## Start PAGE TEXT
So within that context, I’d like to talk about the things the benchmark doesn’t measure, as well as the things it measures slightly differently from how folks might expect.

What does the benchmark do exactly?

First off, we have to understand what the js-framework-benchmark actually tests.

Screenshot saying VanillaJS keyed and showing buttons like add 10k rows, swap rows, and clear rows. There are multiple rows of data in a table, with boilerplate random text in each one

Screenshot of the vanillajs (i.e. baseline) “framework” in the js-framework-benchmark

To oversimplify, the core benchmark is:

  • Render a <table> with up to 10k rows
  • Add rows, mutate a row, remove rows, etc.

This is basically it. Frameworks are judged on how fast they can render 10k table rows, mutate a single row, swap some rows around, etc.
## End PAGE TEXT
## Start STORED DATA
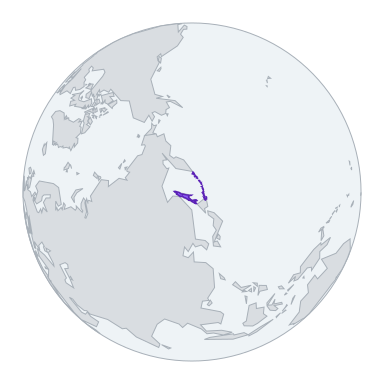 globe centered on Sakhalin, rotated 293°
{"feature_id": "RUS-2616", "entity_name": "Sakhalin", "entity_type": "Region", "adm_level": 1, "iso_a3": "RUS", "parent_name": "Russia", "parent_adm1": "", "projection": "orthographic", "projection_center": [146.417, 48.915], "detail": "fine", "context": "on_globe", "style": "filled", "palette": "violet", "viewbox_px": 384, "rotation_deg": 293, "n_neighbors": 0, "source": "natural_earth", "source_scale": "10m", "svg_char_len": 16478}
<svg xmlns="http://www.w3.org/2000/svg" viewBox="0 0 384 384"><g transform="rotate(293 192 192)"><circle cx="192" cy="192" r="169" fill="#eef3f6" stroke="#a8b0b8"/><path d="M281.8,324.7L281.8,325.2L281.6,325.3L281.8,324.7ZM341.4,113.2L342.7,115.6L343.0,116.9L340.5,113.6L333.9,116.9L342.6,119.7L342.4,122.7L339.9,123.6L338.4,120.6L332.8,119.8L330.9,123.5L320.8,121.5L304.6,110.9L307.0,109.2L302.8,107.1L299.6,109.3L298.5,111.3L279.7,110.0L267.4,119.7L268.4,127.5L264.3,122.4L269.5,140.7L266.0,150.5L267.0,136.6L264.8,133.2L260.9,138.3L257.7,135.9L254.0,137.1L250.7,133.9L251.5,126.4L249.3,124.3L246.7,128.1L241.6,127.6L245.8,122.3L237.4,120.9L237.3,109.0L251.3,98.7L248.3,90.7L254.9,77.1L251.3,76.3L251.5,71.1L247.5,68.3L249.9,66.9L244.6,66.0L243.2,67.8L240.4,68.1L237.9,66.8L240.5,64.6L242.2,65.0L241.6,63.7L244.0,63.2L241.4,62.7L244.8,60.5L237.8,60.7L237.4,57.4L240.7,56.4L245.1,59.1L263.6,64.6L268.3,65.1L270.5,62.8L264.5,52.8L267.7,52.6L268.6,50.4L264.7,49.1L262.6,50.5L255.5,48.0L253.8,50.3L250.7,49.8L247.0,51.5L242.5,48.6L240.1,45.0L242.8,43.5L241.9,42.0L235.1,41.5L236.3,37.4L230.1,32.5L231.0,31.9L240.1,33.7L250.6,38.2L262.4,41.9L249.6,37.0L252.0,36.2L250.2,35.2L247.1,34.0L244.2,33.4L243.9,32.8L256.5,37.0L256.9,37.6L252.9,36.2L257.9,38.4L266.4,41.9L266.9,41.6L279.1,48.3L279.7,48.2L282.7,49.9L281.0,49.4L284.2,50.6L298.7,61.0L299.5,61.7L304.3,65.8L308.1,69.4L313.1,74.7L314.1,75.4L319.4,82.1L326.6,91.0L332.7,98.5L333.1,99.1L341.4,113.2ZM327.4,220.0L326.0,217.3L328.2,217.1L327.4,220.0ZM324.2,217.0L324.9,217.6L324.2,217.3L324.2,217.0ZM323.1,217.6L323.9,217.2L323.1,218.0L323.1,217.6ZM321.7,218.9L322.4,218.1L322.3,218.3L321.7,218.9ZM319.0,219.9L318.3,220.0L318.9,219.0L319.0,219.9ZM298.5,112.7L299.9,109.7L303.9,108.7L303.2,111.5L298.5,112.7ZM290.3,114.9L290.0,112.6L294.7,114.6L293.4,115.3L290.3,114.9ZM269.8,133.8L271.5,130.9L270.9,134.5L269.8,133.8ZM254.1,137.9L254.6,139.5L252.5,139.5L254.1,137.9ZM249.8,53.0L248.5,52.3L249.8,52.3L249.8,53.0ZM249.5,54.6L252.0,55.2L252.2,56.0L250.6,55.6L249.5,54.6ZM245.4,134.7L241.8,134.3L245.6,133.3L245.4,134.7ZM246.3,53.6L252.3,57.4L252.6,59.0L246.9,58.8L246.3,53.6ZM239.8,133.2L231.1,132.8L231.5,136.3L225.5,126.4L234.9,129.9L239.5,128.1L238.1,130.9L239.8,133.2ZM243.9,69.0L245.2,67.0L246.4,70.0L243.9,69.0ZM245.3,70.9L252.8,80.4L249.6,82.9L247.7,79.1L245.3,83.7L240.0,80.3L240.1,77.0L243.3,76.0L238.8,75.5L245.3,70.9ZM223.6,121.3L221.7,120.2L223.9,119.9L223.6,121.3ZM239.4,68.5L241.2,70.1L238.5,72.4L234.4,69.7L236.6,69.8L239.4,68.5ZM247.3,86.7L244.5,88.1L239.5,85.7L237.7,85.9L239.6,80.5L247.3,86.7ZM235.9,68.6L232.4,68.3L231.4,66.0L237.5,67.1L235.9,68.6ZM239.6,74.2L238.1,75.2L237.6,73.7L239.6,74.2ZM225.8,58.3L228.1,59.9L226.8,61.2L225.8,58.3ZM231.1,68.3L231.5,69.1L231.2,69.9L228.7,69.3L231.1,68.3ZM235.9,79.2L234.4,78.0L234.9,81.3L231.1,79.8L233.0,76.5L230.6,77.3L229.5,76.9L232.3,74.7L235.9,79.2ZM225.5,71.0L226.6,66.6L222.8,63.2L223.7,61.9L229.8,67.6L225.5,71.0ZM229.3,73.3L227.2,71.5L229.4,70.7L232.3,71.4L229.3,73.3ZM227.9,80.0L233.1,83.2L232.5,83.8L227.9,80.0ZM223.9,70.1L223.7,71.2L223.4,70.0L223.9,70.1ZM226.1,77.1L228.1,78.1L227.4,78.8L226.1,77.1ZM221.6,72.7L221.9,71.2L223.9,71.6L221.6,72.7ZM223.3,74.8L221.8,75.6L224.4,72.6L224.3,75.1L223.3,74.8ZM225.1,77.6L225.3,78.3L224.4,77.1L225.1,77.6ZM214.0,72.2L216.7,68.4L221.0,69.2L217.8,72.8L214.0,72.2ZM115.0,41.6L100.2,50.7L97.0,52.9L94.6,54.0L76.0,69.3L75.5,70.6L63.4,84.5L58.3,92.8L64.8,90.3L73.2,76.5L79.3,71.9L76.4,80.9L69.8,93.9L71.9,92.6L80.0,82.9L82.5,84.8L83.3,79.6L80.0,82.5L80.4,79.5L83.5,76.7L84.2,77.3L87.3,73.4L82.9,71.8L79.1,74.6L84.8,66.2L79.0,70.2L79.2,68.9L89.0,61.7L91.1,61.1L106.1,51.5L104.5,51.4L90.2,60.5L92.8,58.3L90.5,58.7L94.4,56.6L110.4,47.2L118.3,41.6L121.3,38.5L137.0,32.3L141.4,31.3L127.3,37.3L129.1,37.4L137.9,35.1L132.9,37.3L134.7,37.2L130.0,39.8L129.1,43.2L125.2,46.2L130.5,47.5L129.2,49.3L126.4,47.9L122.4,48.8L113.2,57.4L113.1,59.0L117.3,59.3L114.3,61.8L119.5,61.0L117.0,66.6L124.4,59.3L129.5,60.0L131.1,63.7L134.1,62.7L131.5,56.9L129.3,55.9L125.3,57.0L120.4,53.7L122.3,50.8L132.4,49.8L136.3,45.8L142.5,47.2L145.6,61.2L144.0,67.5L129.5,76.5L126.7,74.5L130.4,70.1L121.8,73.7L124.9,73.6L122.4,75.9L126.7,77.6L125.1,79.4L131.8,78.2L130.4,80.5L126.1,81.2L131.1,86.3L129.6,91.7L131.5,92.1L133.9,90.9L130.4,98.9L131.9,98.9L133.7,96.2L138.0,94.4L144.1,94.5L142.5,97.2L140.1,97.6L132.6,102.7L126.4,103.4L126.4,104.6L131.4,104.6L140.5,98.4L144.6,97.7L140.7,100.9L142.4,99.7L144.0,100.2L144.1,103.5L148.6,100.1L167.9,103.7L169.9,110.7L164.3,112.9L176.1,119.5L177.5,127.6L179.1,125.0L185.9,126.9L185.5,124.3L186.8,123.3L204.1,127.8L206.9,131.3L216.1,131.1L217.0,129.9L215.4,127.2L225.5,126.4L231.5,136.3L229.3,138.5L234.6,143.4L228.7,148.0L226.4,154.4L217.0,157.1L215.9,162.1L218.1,163.5L218.3,171.8L211.1,184.5L207.3,168.0L216.1,149.3L211.7,156.2L209.8,152.9L206.5,154.4L203.6,159.6L205.0,161.3L185.6,162.1L172.9,173.5L180.8,176.0L182.9,181.9L175.4,198.8L150.0,213.6L152.5,223.1L150.8,227.7L144.5,228.1L146.8,221.3L142.8,216.6L145.1,212.9L135.7,211.8L138.5,206.6L129.8,208.6L130.1,214.2L137.3,216.8L128.5,221.3L132.4,232.3L129.7,241.4L112.9,250.1L100.4,247.9L98.9,250.0L95.6,244.3L88.7,245.6L92.9,265.0L91.9,268.9L81.8,270.1L82.1,267.1L73.1,251.8L69.6,259.6L76.3,273.3L78.6,283.8L72.6,276.6L70.6,266.9L67.4,261.2L69.6,254.1L69.5,239.2L63.6,236.3L65.4,231.6L64.4,216.4L56.6,211.6L43.4,211.2L39.5,221.9L35.9,222.1L36.8,197.4L40.9,184.7L38.9,181.3L41.7,164.2L39.8,145.7L41.6,141.5L40.8,139.1L43.2,130.5L46.8,124.1L47.2,120.3L38.2,137.4L37.9,141.7L40.7,142.5L37.9,147.3L36.0,156.8L30.7,156.7L31.3,139.9L34.9,130.9L53.5,98.1L54.9,97.0L55.2,96.7L55.6,96.2L53.7,97.3L58.1,91.8L44.4,110.9L40.5,117.4L31.3,140.0L31.3,139.9L29.4,146.3L27.5,157.3L26.7,159.8L25.6,162.9L28.1,151.1L31.4,139.6L35.5,128.3L40.4,117.3L46.1,106.8L52.5,96.6L59.7,86.9L67.5,77.8L75.9,69.3L84.9,61.3L94.5,54.0L104.5,47.5L115.0,41.6ZM59.2,111.6L57.5,120.5L64.5,113.5L64.4,116.4L66.8,113.1L65.0,112.9L71.7,104.8L73.3,107.9L76.7,105.9L77.4,102.8L73.4,98.7L63.8,110.0L61.5,109.3L59.2,111.6ZM251.3,36.0L250.2,35.6L247.4,34.4L249.5,35.0L251.3,36.0ZM230.7,29.6L230.7,28.8L232.1,29.7L234.9,30.1L241.4,32.8L231.8,31.8L235.0,31.6L230.7,29.6ZM247.3,36.5L244.3,34.6L248.0,36.7L247.3,36.5ZM149.6,35.5L146.1,36.3L145.1,35.4L150.2,32.6L151.7,33.7L149.6,35.5ZM141.4,37.8L150.0,38.0L147.3,40.1L147.3,38.8L144.6,40.2L144.1,38.5L132.9,40.7L131.3,40.1L141.5,34.6L139.1,36.5L142.7,35.5L141.4,37.8ZM177.1,38.0L180.8,39.0L169.9,42.1L167.7,40.9L172.6,37.7L178.1,37.3L177.1,38.0ZM235.1,52.9L237.2,53.7L236.5,54.2L234.1,54.0L235.1,52.9ZM227.0,58.9L225.0,50.4L227.4,50.8L223.4,45.8L228.1,44.9L230.5,48.1L231.1,43.9L235.1,46.4L234.8,43.5L239.6,50.7L243.3,53.0L237.5,50.7L233.1,51.4L232.3,52.4L232.8,57.2L238.5,63.0L235.0,64.9L231.1,64.7L229.3,63.6L232.1,62.7L227.5,61.9L230.2,59.7L227.0,58.9ZM187.3,66.1L191.3,64.7L182.7,64.3L185.3,61.5L184.1,61.6L184.1,59.0L182.1,56.1L183.9,55.2L182.4,54.5L182.3,52.9L180.8,51.7L183.6,49.6L181.9,48.1L184.2,48.0L180.5,46.0L184.5,46.6L184.8,44.8L180.8,45.1L199.6,38.4L204.4,35.7L206.3,33.2L212.9,35.0L215.3,38.7L214.8,43.4L209.2,46.0L213.2,46.5L211.7,48.0L209.2,47.0L212.1,49.5L210.2,50.5L209.9,55.6L215.3,59.1L215.3,61.2L212.2,60.4L214.4,63.1L208.5,63.0L208.4,64.6L202.5,66.3L196.7,64.0L196.9,66.0L192.5,67.6L187.3,66.1ZM212.2,72.6L204.6,70.1L202.3,67.5L213.5,65.7L214.4,64.3L221.5,63.4L224.7,67.3L222.4,67.2L220.9,68.0L220.5,66.4L219.7,68.3L216.5,68.2L215.0,69.7L212.9,68.5L212.2,72.6ZM96.1,54.0L94.2,55.6L91.7,57.8L90.1,58.3L96.1,54.0ZM107.0,47.5L105.6,48.5L102.3,50.0L104.3,48.5L107.0,47.5ZM107.8,48.1L105.8,48.5L108.1,47.4L107.8,48.1ZM125.4,49.1L124.3,50.5L123.0,50.7L122.3,50.0L125.4,49.1ZM162.2,65.5L164.9,64.8L165.2,65.5L170.9,66.3L169.5,68.7L165.4,69.1L162.2,65.5ZM64.6,88.8L64.4,87.3L65.9,85.5L65.6,86.3L64.6,88.8ZM76.6,71.3L72.5,75.7L76.2,71.4L76.6,71.3ZM161.5,68.2L164.0,68.2L161.8,69.4L161.5,68.2ZM168.7,70.4L166.5,72.0L169.9,69.1L168.7,70.4ZM115.2,321.9L120.0,324.3L119.9,324.7L115.2,321.9ZM110.1,318.1L115.4,320.7L109.4,318.7L110.1,318.1ZM117.5,321.6L122.9,323.0L125.3,323.2L125.0,324.0L117.5,321.6ZM106.6,316.5L88.6,306.2L81.8,300.6L83.1,299.9L94.1,307.3L106.6,316.5ZM82.6,299.5L72.6,287.3L61.1,261.0L65.1,265.2L77.7,285.6L76.8,286.5L82.9,294.9L82.6,299.5ZM107.9,305.3L107.0,309.5L96.8,303.7L92.4,300.3L89.2,292.3L91.0,290.1L94.5,292.4L109.9,288.9L115.0,294.3L109.9,296.8L114.2,303.3L107.9,305.3ZM39.6,223.6L40.1,233.4L38.4,231.8L39.6,223.6ZM117.3,283.5L110.3,285.8L117.0,281.4L117.3,283.5ZM121.9,278.3L121.8,281.2L119.7,277.4L121.9,278.3ZM97.7,253.9L93.9,252.2L94.3,250.1L99.6,251.1L97.7,253.9ZM127.6,249.0L125.6,255.2L124.1,256.9L123.4,252.3L127.6,249.0ZM152.6,90.3L146.3,86.3L140.8,85.5L136.2,88.0L140.0,83.0L148.5,84.3L152.6,90.3ZM166.2,101.6L170.2,99.7L170.3,101.9L169.4,102.6L166.2,101.6ZM167.3,99.5L168.7,94.7L172.2,94.6L170.4,98.4L167.3,99.5ZM164.8,80.7L163.0,79.3L164.9,78.3L164.8,80.7ZM188.6,360.9L188.3,360.9L196.2,360.9L188.6,360.9ZM255.4,348.6L255.6,348.5L254.4,348.7L257.1,347.9L257.7,347.7L255.4,348.6ZM154.5,354.9L126.2,347.5L119.2,344.3L119.2,343.9L109.2,336.7L111.3,337.8L107.7,333.5L123.4,337.6L134.0,334.7L144.8,338.5L151.7,334.6L163.5,337.6L161.1,341.5L174.6,346.4L180.7,337.4L191.9,348.5L203.7,351.7L210.6,355.8L200.4,360.4L191.8,360.9L188.8,360.7L185.6,360.7L178.6,360.2L172.1,358.7L169.0,358.6L170.8,358.0L166.9,358.2L162.1,356.7L154.5,354.9ZM240.0,344.2L242.5,343.9L247.3,344.2L243.3,344.9L240.0,344.2ZM275.7,329.1L277.4,329.1L274.6,330.4L275.7,329.1ZM281.6,325.3L278.2,327.1L281.8,324.7L281.6,325.3ZM249.7,336.9L251.2,337.2L250.3,337.6L249.7,336.9ZM248.6,336.9L249.7,335.7L249.9,336.7L248.6,336.9ZM235.7,333.5L237.0,332.8L237.7,333.1L235.7,333.5ZM127.1,327.1L133.6,326.3L137.4,327.3L127.1,327.1ZM233.5,332.5L230.1,332.8L230.3,332.2L233.5,332.5ZM233.4,331.1L232.9,330.2L235.4,332.0L233.4,331.1ZM226.7,329.7L231.0,330.9L226.2,330.0L226.7,329.7ZM224.3,330.1L221.3,329.6L221.5,329.3L224.3,330.1ZM193.6,331.5L204.4,337.2L196.3,336.9L187.1,332.9L181.0,335.4L166.4,332.7L169.4,331.3L167.2,327.8L152.8,323.5L150.0,320.6L154.8,320.4L145.7,316.3L155.6,317.9L159.9,323.3L165.6,321.0L176.1,323.7L186.6,326.5L195.6,330.4L193.6,331.5ZM156.2,327.6L158.0,328.0L156.5,328.9L156.2,327.6ZM215.7,327.5L220.0,329.4L219.6,329.9L217.5,329.7L215.7,327.5ZM197.6,329.8L207.0,326.6L209.4,326.7L203.2,330.5L197.6,329.8ZM204.5,324.2L209.1,324.8L211.7,326.8L210.8,327.3L204.5,324.2ZM135.9,318.0L135.6,319.1L133.1,317.3L135.9,318.0ZM139.1,318.3L146.7,321.9L138.4,319.1L139.1,318.3ZM117.3,305.8L119.3,309.7L125.8,310.3L120.9,311.1L125.5,317.7L124.2,318.9L119.5,312.0L118.3,316.6L115.5,315.3L113.7,310.1L116.4,305.6L119.2,304.3L131.0,308.0L117.3,305.8ZM138.9,314.6L137.0,310.4L138.5,308.5L140.6,311.1L138.9,314.6ZM131.7,299.5L127.1,293.2L122.5,293.1L132.3,290.3L135.0,296.9L131.7,299.5ZM128.6,288.0L124.2,287.9L129.0,285.9L128.6,288.0ZM123.3,285.9L123.3,282.5L126.5,284.3L123.3,285.9ZM130.7,289.0L132.4,283.8L133.6,287.7L130.7,289.0ZM123.3,274.5L129.3,282.9L120.6,276.7L122.5,265.6L126.4,267.0L123.3,274.5ZM159.0,236.2L159.3,232.4L163.5,232.8L162.1,235.3L159.0,236.2ZM177.2,231.6L164.7,231.7L154.7,232.0L156.8,234.5L152.7,239.8L150.7,232.8L159.2,228.4L166.4,229.3L169.4,224.6L175.8,222.6L177.4,215.9L180.8,213.8L181.6,220.3L177.2,231.6ZM177.8,213.0L182.8,201.6L189.7,205.3L190.1,208.6L184.9,212.2L181.6,210.0L177.8,213.0ZM186.1,200.1L182.9,197.9L183.7,178.8L185.5,175.8L188.6,191.8L185.8,190.7L184.4,194.9L186.1,200.1ZM221.3,121.8L221.6,120.3L222.7,122.0L221.3,121.8ZM186.5,121.8L188.4,120.6L189.6,122.4L186.5,121.8ZM194.5,118.5L191.8,117.2L195.3,117.4L194.5,118.5ZM185.6,114.8L191.0,116.2L184.9,116.6L185.6,114.8Z" fill="#d9dde1" stroke="#a8b0b8" stroke-width="1"/><path d="M185.3,176.0L185.5,176.1L185.5,175.9L185.6,175.6L186.1,176.5L185.9,177.2L185.8,177.3L186.0,177.8L185.9,177.4L185.9,177.6L186.0,177.8L186.0,178.0L186.1,178.3L186.2,178.2L186.2,178.3L186.2,178.5L186.3,178.7L186.4,178.8L186.6,180.2L186.5,180.4L186.5,181.0L186.4,181.5L186.2,181.8L186.2,181.5L186.4,181.4L186.4,181.0L186.1,181.8L186.1,182.4L186.0,182.5L186.1,182.8L186.1,183.0L186.3,183.7L186.2,183.7L186.1,184.2L186.4,184.2L186.4,183.8L186.5,184.1L186.6,184.7L186.4,184.7L186.6,184.9L186.6,185.1L186.6,184.8L187.1,187.8L187.4,188.7L187.6,189.5L187.6,189.8L187.8,190.2L187.8,190.4L187.9,191.0L188.1,191.5L188.6,192.1L188.7,192.6L188.8,192.8L188.6,192.7L188.5,192.3L188.3,191.9L187.9,191.5L187.8,191.3L187.5,190.9L186.8,190.7L186.4,190.6L186.2,190.5L185.9,190.5L186.1,190.6L186.7,190.7L186.1,190.7L185.8,190.9L185.4,191.2L185.3,191.5L185.4,191.8L184.9,192.9L184.4,194.5L184.3,195.2L184.4,195.6L184.7,196.2L184.9,196.3L185.2,196.7L185.2,197.1L185.2,197.3L185.4,197.8L185.5,197.9L185.3,198.0L185.4,198.4L185.6,198.3L185.8,198.5L185.9,198.4L185.5,198.2L185.8,198.1L186.0,198.0L186.1,198.8L186.2,199.2L186.2,199.3L186.3,199.4L186.0,199.9L186.0,200.2L185.9,200.4L185.9,199.8L185.7,199.3L185.7,199.0L185.8,199.0L185.9,198.9L185.6,198.8L185.4,198.7L185.2,198.7L184.9,198.6L184.7,198.7L184.5,198.2L184.3,198.3L184.0,198.5L183.9,198.7L183.6,199.4L183.4,200.3L183.2,200.4L183.1,200.6L182.8,200.2L182.8,199.5L182.7,198.7L183.2,197.2L183.3,196.9L183.1,196.5L183.2,196.3L183.1,196.0L183.2,195.6L183.5,194.9L183.7,194.6L183.6,193.5L183.2,192.6L183.1,192.1L183.4,191.9L183.5,191.3L183.5,191.2L183.6,190.9L183.6,190.6L183.8,190.2L183.9,189.5L183.9,188.9L184.0,188.3L183.9,187.7L184.0,187.5L183.8,186.9L183.9,186.5L184.0,186.1L184.0,185.9L184.3,185.5L184.3,185.3L184.2,184.9L184.2,184.7L184.0,184.4L184.0,184.2L183.8,184.0L183.8,183.8L183.7,183.8L183.6,183.6L183.4,183.4L183.6,183.5L183.6,183.4L183.6,183.2L183.3,183.0L183.4,182.9L183.4,182.4L183.5,182.2L183.4,182.0L183.4,181.8L183.4,181.7L183.7,181.3L183.8,180.9L183.8,180.7L183.9,180.0L184.0,179.7L183.9,179.2L183.9,178.9L183.9,178.7L184.2,178.4L184.7,178.2L184.7,178.5L185.0,178.7L185.3,178.3L185.5,178.2L185.3,178.1L185.2,178.2L185.2,177.9L185.4,177.8L185.5,177.9L185.7,177.7L185.7,177.4L185.5,177.7L185.3,177.7L185.6,177.3L185.6,177.0L185.2,176.4L185.1,176.2L184.9,175.9L185.2,176.1L185.3,176.0ZM196.9,202.2L197.0,202.4L197.0,202.5L196.9,202.5L196.5,202.5L196.2,202.7L195.9,202.8L195.1,203.6L194.8,203.7L194.7,203.5L194.6,203.8L194.4,204.0L193.8,204.5L193.7,204.8L193.3,204.9L193.1,205.2L192.9,205.2L193.0,205.0L193.1,204.9L193.1,204.6L193.2,204.8L193.3,204.7L193.2,204.5L193.4,204.6L193.6,204.4L193.6,204.2L193.4,204.1L193.5,204.0L193.8,203.9L194.2,203.6L194.3,203.3L194.5,203.3L194.8,203.0L195.1,202.8L195.0,202.5L195.2,202.2L195.3,202.7L195.4,202.8L195.9,202.7L196.4,202.1L196.8,201.9L197.0,202.0L196.9,202.2ZM210.1,185.8L210.2,186.1L210.0,186.4L209.8,186.9L209.7,187.0L209.3,187.2L209.1,187.4L209.0,187.8L208.9,187.8L208.9,187.7L208.6,187.6L208.6,187.4L208.6,187.2L208.9,186.7L209.4,186.5L209.5,186.3L209.6,185.7L209.9,185.4L210.0,185.4L210.1,185.8ZM191.8,205.2L192.3,205.2L192.2,205.4L191.8,205.6L191.4,205.7L191.0,206.1L190.9,206.4L190.7,206.5L190.4,206.8L190.2,206.9L190.2,207.5L190.2,207.3L190.1,207.2L189.9,207.3L189.9,206.9L190.5,206.3L190.7,206.0L190.8,205.9L190.9,205.7L191.1,205.6L191.4,205.0L191.5,205.0L191.8,205.2ZM200.0,199.8L200.5,199.7L200.1,200.1L199.8,200.3L199.7,200.4L199.7,200.6L199.4,200.9L199.2,201.0L198.6,201.6L198.2,201.7L198.3,201.4L198.5,201.3L198.7,200.9L199.0,200.8L199.4,200.2L199.7,200.1L199.7,199.9L200.0,199.8ZM210.6,185.0L210.7,185.3L210.6,185.7L210.3,185.7L210.2,185.6L210.2,185.3L210.4,185.1L210.6,185.0ZM208.0,188.9L208.2,189.0L208.0,189.5L208.1,189.8L207.9,190.1L207.7,190.0L207.7,189.8L207.7,189.6L207.9,189.2L208.0,188.9ZM203.6,196.8L203.7,196.7L203.8,196.8L203.6,197.0L203.3,197.5L203.0,197.9L202.9,197.9L202.7,197.8L202.7,197.7L203.0,197.6L203.6,196.7L203.6,196.8ZM192.9,206.8L193.1,206.9L193.1,207.1L192.6,207.2L192.6,207.3L192.4,207.2L192.9,206.8ZM209.0,185.4L208.8,185.3L208.7,185.2L208.8,185.1L209.1,185.1L209.2,185.4L209.0,185.4ZM207.1,191.2L207.1,191.3L206.8,191.7L206.8,191.8L206.7,191.8L206.7,191.7L206.9,191.5L206.9,191.3L207.1,191.2ZM207.7,190.4L207.7,190.6L207.4,190.5L207.7,190.4ZM204.1,196.0L204.2,196.3L204.0,196.2L204.1,196.0ZM205.1,194.7L205.2,194.9L205.1,195.0L205.0,194.9L205.1,194.7ZM205.5,193.9L205.5,194.0L205.4,194.0L205.2,193.8L205.3,193.7L205.5,193.9ZM191.3,207.9L191.6,207.9L191.6,208.0L191.4,208.1L191.3,207.9ZM207.2,188.5L207.3,188.6L207.3,188.8L207.2,188.8L207.1,188.7L207.2,188.5ZM190.8,208.1L191.0,208.2L190.9,208.2L190.8,208.1ZM200.9,198.9L201.0,199.0L200.9,199.0L200.9,198.9ZM191.9,207.5L191.7,207.6L191.8,207.5L191.9,207.5ZM191.3,208.1L191.2,208.2L191.3,208.1L191.3,208.1ZM185.3,176.0L185.4,175.9L185.3,176.0Z" fill="#8b5cf6" stroke="#5b21b6" stroke-width="1.5"/></g></svg>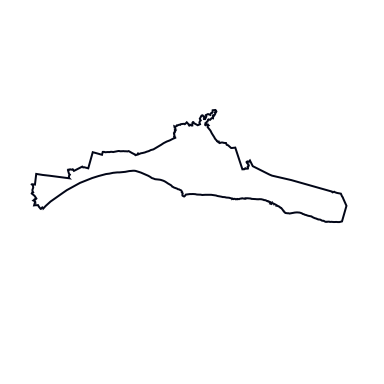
## End STORED DATA
SET EXERCISE:
From the js-framework-benchmark text, write out word for word the passage that opens with "So within that" and ends after "js-framework-benchmark actually tests.".

FULL ANSWER:
So within that context, I’d like to talk about the things the benchmark doesn’t measure, as well as the things it measures slightly differently from how folks might expect.

What does the benchmark do exactly?

First off, we have to understand what the js-framework-benchmark actually tests.